At this point it was already snowing hard and after two more pitches, the snowstorm became outrageous. The visibility lowered to eight or ten meters. We barely knew where to climb. A couple of meters of crawling in the snowy couloir took us to a rocky projection on the far south part of the west face. In the frozen snow, we dug a poor bivy site and spent one night—the longest one of all. It was snowing all the time but the next morning, the weather looked pretty stable.
It took us a short discussion to decide to continue. We started at about 5 a.m. With crampons on, we traversed a bit to the right and climbed up a long snowfield on the south side of the summit pyramid in 300 meters of mixed climbing. The gradient of the wall was up to 70 degrees. We didn’t use a single ice screw on this section. We reached the top on July 12 at 1 p.m. just between two snowstorms. There was unpleasant electrical tension up on a snowy bulge, which is actually the summit. Because of a poorly functioning altimeter, we did not get an accurate height. The visibility was pretty low, but it was clear that this bulge is the true summit. From the rocky outcrop, which is about 20 meters beneath the top, we rappelled down to the saddle from where we had started our push for the top that day. It took four 50- meter pitches to reach the traverse.

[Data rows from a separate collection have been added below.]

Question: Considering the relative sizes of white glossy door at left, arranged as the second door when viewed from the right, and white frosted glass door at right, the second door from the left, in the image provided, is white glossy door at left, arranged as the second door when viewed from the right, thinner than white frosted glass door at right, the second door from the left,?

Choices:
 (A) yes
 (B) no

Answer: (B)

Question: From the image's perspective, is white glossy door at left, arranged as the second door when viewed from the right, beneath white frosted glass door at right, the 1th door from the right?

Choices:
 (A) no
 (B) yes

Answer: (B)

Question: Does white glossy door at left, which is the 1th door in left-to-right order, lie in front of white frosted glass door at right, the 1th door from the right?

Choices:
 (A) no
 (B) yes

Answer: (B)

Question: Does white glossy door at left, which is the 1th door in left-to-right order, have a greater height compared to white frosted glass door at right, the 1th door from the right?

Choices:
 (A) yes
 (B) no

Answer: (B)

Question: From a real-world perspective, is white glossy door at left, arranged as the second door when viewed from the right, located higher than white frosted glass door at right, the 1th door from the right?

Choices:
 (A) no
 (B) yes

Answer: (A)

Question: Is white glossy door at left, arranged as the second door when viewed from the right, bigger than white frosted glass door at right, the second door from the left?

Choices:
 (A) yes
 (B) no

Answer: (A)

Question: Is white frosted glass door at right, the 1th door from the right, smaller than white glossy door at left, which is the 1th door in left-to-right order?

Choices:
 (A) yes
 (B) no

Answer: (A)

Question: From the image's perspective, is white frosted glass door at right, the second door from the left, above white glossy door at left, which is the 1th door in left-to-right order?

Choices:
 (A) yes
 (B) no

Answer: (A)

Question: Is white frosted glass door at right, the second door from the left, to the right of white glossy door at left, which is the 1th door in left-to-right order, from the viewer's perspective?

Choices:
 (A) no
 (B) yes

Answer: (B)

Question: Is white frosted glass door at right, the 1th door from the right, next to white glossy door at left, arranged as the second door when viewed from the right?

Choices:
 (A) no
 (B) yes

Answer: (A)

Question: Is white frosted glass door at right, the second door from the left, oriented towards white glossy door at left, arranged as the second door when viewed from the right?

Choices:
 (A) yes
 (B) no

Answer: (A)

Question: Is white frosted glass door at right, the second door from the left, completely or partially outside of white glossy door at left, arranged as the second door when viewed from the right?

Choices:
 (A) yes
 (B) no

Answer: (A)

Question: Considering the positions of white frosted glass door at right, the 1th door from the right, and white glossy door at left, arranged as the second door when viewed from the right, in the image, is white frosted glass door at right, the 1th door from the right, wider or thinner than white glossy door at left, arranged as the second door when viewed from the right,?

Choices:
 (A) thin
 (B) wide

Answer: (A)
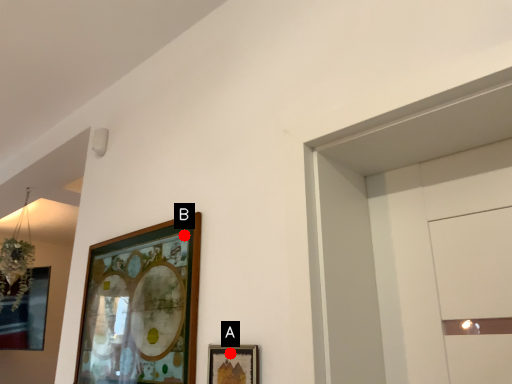
Question: Two points are circled on the image, labeled by A and B beside each circle. Which point is closer to the camera?

Choices:
 (A) A is closer
 (B) B is closer

Answer: (A)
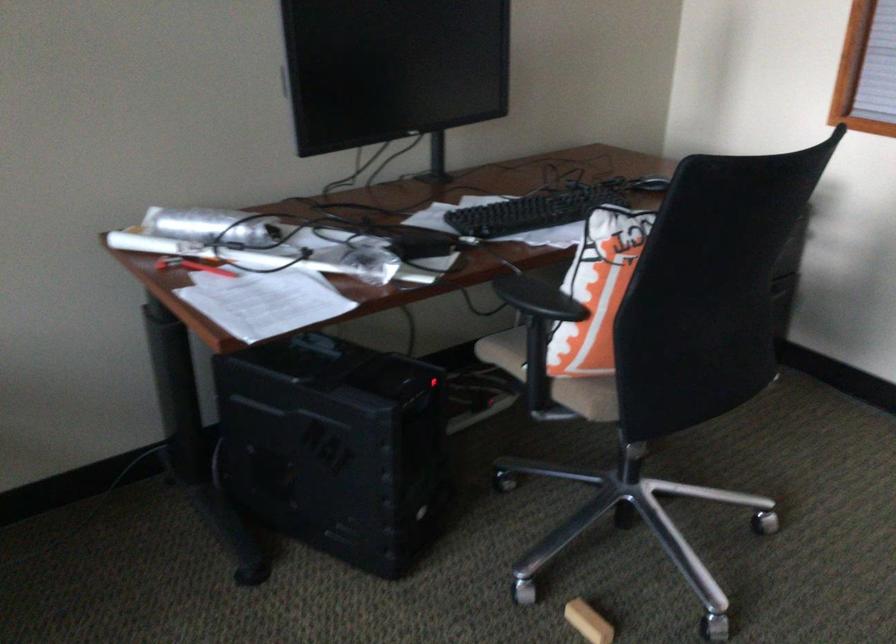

On the descent, there were a couple of tough moments (we left two 9mm ropes on pitch 29 because they got stuck), but at the end of the summit day we reached the camp at the broken portaledge. It was still snowing. The following day, the 13th of the climb, we rappelled down on the frozen fixed ropes. With the heavy pigs on the rope, it was more than an adventurous performance. During the descent, one of the Spanish climbers looked out of the portledge. It was Pep Masip. He was asking me something. I shouted “yes” to him, as I thought he was asking me if we had reached the top. Later on, I realized that he asked me if we were retreating as well. Anyway, we survived even this descent down the west face. Back on the ground, we named the route Czech Express (9 A3 70°).